(Plain-text document sources)
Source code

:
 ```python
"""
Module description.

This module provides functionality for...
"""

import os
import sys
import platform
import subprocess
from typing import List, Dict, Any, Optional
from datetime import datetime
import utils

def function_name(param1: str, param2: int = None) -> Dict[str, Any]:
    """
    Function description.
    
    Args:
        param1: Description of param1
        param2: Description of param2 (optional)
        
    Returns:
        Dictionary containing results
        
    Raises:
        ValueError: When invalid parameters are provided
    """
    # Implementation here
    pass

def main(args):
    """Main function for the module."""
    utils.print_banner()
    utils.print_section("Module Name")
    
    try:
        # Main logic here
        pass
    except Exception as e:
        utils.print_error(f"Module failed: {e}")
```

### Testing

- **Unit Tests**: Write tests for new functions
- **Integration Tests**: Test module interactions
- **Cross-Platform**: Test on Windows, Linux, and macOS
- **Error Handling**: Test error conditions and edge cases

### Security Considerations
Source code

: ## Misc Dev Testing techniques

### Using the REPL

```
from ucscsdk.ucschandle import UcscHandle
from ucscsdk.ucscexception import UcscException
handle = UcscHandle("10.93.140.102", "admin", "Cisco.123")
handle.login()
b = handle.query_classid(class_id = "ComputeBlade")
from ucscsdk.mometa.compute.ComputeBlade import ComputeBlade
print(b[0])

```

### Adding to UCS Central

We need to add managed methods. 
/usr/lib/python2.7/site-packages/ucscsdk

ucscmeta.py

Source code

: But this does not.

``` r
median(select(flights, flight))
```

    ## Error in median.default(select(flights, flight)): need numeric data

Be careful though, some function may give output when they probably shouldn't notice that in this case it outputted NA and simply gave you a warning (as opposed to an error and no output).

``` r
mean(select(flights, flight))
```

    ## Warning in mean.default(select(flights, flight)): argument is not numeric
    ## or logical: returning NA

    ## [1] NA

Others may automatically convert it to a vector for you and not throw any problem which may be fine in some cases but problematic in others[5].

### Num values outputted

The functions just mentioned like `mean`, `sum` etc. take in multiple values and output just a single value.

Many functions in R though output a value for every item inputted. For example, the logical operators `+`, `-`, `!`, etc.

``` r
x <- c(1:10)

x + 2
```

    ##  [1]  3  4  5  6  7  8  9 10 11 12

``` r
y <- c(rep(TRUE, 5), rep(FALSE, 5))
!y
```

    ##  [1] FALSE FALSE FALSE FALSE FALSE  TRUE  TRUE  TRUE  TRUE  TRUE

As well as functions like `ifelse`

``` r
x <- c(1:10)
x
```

▶ **What is needed**
Please tally the lines above that contain "TRUE" and report nothing but the total.

▶ **Solution for this exercise**
2